Write out the stretch of lines below that begins at the line with "right eye: (72, 72)" and ends at the line with "right ear: (205, 94)", including both, exactly as given and nothing more.

### Information given:
══════════
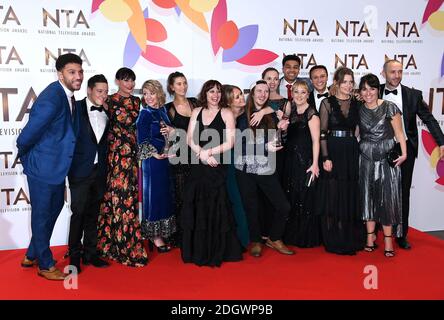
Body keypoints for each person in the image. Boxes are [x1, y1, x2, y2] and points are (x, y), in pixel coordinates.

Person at [17, 53, 84, 280]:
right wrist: (28, 159)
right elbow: (27, 135)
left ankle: (32, 252)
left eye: (80, 71)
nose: (78, 76)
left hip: (55, 169)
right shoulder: (52, 98)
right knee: (42, 214)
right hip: (43, 169)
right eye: (72, 72)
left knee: (52, 211)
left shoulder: (68, 96)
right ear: (60, 74)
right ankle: (45, 265)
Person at [380, 60, 444, 250]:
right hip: (379, 148)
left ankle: (401, 234)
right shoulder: (373, 90)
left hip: (404, 148)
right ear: (383, 73)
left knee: (402, 192)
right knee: (378, 191)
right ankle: (374, 232)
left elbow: (429, 118)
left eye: (400, 72)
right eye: (393, 72)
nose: (397, 75)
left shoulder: (413, 95)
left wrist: (441, 142)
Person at [181, 80, 243, 267]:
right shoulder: (196, 111)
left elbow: (230, 141)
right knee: (196, 203)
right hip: (198, 163)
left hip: (217, 164)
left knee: (216, 204)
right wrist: (201, 153)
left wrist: (210, 152)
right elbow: (189, 138)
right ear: (205, 94)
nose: (215, 95)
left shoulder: (227, 113)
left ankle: (216, 249)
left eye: (217, 92)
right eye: (211, 92)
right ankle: (196, 249)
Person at [234, 80, 293, 257]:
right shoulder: (242, 116)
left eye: (266, 91)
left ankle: (274, 238)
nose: (262, 94)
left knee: (283, 206)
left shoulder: (272, 114)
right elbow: (239, 145)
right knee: (251, 206)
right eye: (259, 91)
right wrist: (264, 147)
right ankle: (256, 241)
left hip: (265, 168)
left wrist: (283, 130)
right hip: (244, 169)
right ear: (252, 93)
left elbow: (279, 140)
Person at [97, 67, 148, 267]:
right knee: (115, 198)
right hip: (114, 156)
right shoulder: (108, 100)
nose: (130, 84)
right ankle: (111, 243)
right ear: (117, 81)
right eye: (126, 80)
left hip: (132, 157)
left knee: (128, 198)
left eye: (132, 81)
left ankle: (127, 242)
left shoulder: (137, 101)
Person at [317, 67, 365, 255]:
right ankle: (333, 236)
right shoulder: (327, 103)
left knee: (349, 192)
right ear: (336, 82)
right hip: (333, 149)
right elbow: (322, 133)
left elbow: (359, 128)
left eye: (351, 82)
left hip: (351, 149)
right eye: (345, 81)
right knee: (333, 193)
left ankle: (349, 235)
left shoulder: (357, 103)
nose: (348, 85)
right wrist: (325, 157)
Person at [358, 73, 407, 257]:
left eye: (372, 88)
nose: (368, 93)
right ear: (360, 92)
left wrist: (404, 154)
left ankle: (388, 239)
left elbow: (399, 133)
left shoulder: (389, 107)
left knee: (387, 199)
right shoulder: (359, 109)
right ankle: (370, 237)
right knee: (367, 197)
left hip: (387, 158)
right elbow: (356, 133)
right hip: (365, 158)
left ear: (378, 89)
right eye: (364, 89)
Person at [67, 74, 110, 273]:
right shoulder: (74, 108)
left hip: (100, 172)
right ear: (89, 90)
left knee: (93, 215)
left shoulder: (108, 112)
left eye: (106, 91)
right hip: (80, 171)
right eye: (100, 91)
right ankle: (74, 258)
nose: (103, 95)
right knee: (78, 215)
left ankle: (90, 254)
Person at [137, 80, 176, 253]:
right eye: (145, 93)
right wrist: (155, 154)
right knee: (152, 197)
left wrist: (170, 133)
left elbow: (170, 133)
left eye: (151, 93)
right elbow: (141, 139)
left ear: (159, 93)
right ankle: (154, 236)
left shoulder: (162, 111)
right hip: (152, 161)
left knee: (163, 195)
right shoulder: (144, 113)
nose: (148, 97)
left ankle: (163, 231)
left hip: (165, 159)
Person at [282, 81, 321, 248]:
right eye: (296, 92)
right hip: (290, 159)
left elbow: (316, 141)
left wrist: (315, 164)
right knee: (291, 195)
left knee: (305, 196)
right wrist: (282, 127)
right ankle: (291, 234)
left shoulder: (312, 113)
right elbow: (285, 136)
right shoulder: (290, 110)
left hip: (305, 160)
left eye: (302, 92)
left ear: (308, 94)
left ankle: (305, 235)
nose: (299, 95)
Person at [164, 72, 197, 247]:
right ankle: (181, 236)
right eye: (178, 84)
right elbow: (165, 137)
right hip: (179, 158)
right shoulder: (168, 108)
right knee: (181, 197)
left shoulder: (196, 103)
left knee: (197, 197)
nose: (183, 87)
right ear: (171, 87)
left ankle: (195, 234)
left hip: (198, 156)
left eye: (184, 83)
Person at [223, 84, 249, 249]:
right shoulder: (223, 117)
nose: (242, 98)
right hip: (226, 161)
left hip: (244, 163)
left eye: (241, 94)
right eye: (237, 96)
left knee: (239, 199)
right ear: (228, 102)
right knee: (229, 199)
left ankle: (242, 239)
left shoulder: (247, 115)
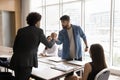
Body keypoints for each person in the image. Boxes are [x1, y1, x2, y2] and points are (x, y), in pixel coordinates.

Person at [10, 12, 55, 80]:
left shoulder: (21, 30)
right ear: (37, 22)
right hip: (27, 62)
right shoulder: (39, 31)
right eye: (39, 21)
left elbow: (14, 47)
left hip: (16, 60)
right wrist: (53, 39)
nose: (40, 23)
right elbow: (49, 45)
══════════
### Task output:
right eye: (72, 72)
left knee: (52, 211)
left shoulder: (68, 96)
right ear: (60, 74)
right ankle: (45, 265)
Person at [380, 60, 444, 250]:
right hip: (379, 148)
left ankle: (401, 234)
right shoulder: (373, 90)
left hip: (404, 148)
right ear: (383, 73)
left knee: (402, 192)
right knee: (378, 191)
right ankle: (374, 232)
left elbow: (429, 118)
left eye: (400, 72)
right eye: (393, 72)
nose: (397, 75)
left shoulder: (413, 95)
left wrist: (441, 142)
Person at [181, 80, 243, 267]:
right shoulder: (196, 111)
left elbow: (230, 141)
right knee: (196, 203)
right hip: (198, 163)
left hip: (217, 164)
left knee: (216, 204)
right wrist: (201, 153)
left wrist: (210, 152)
right elbow: (189, 138)
right ear: (205, 94)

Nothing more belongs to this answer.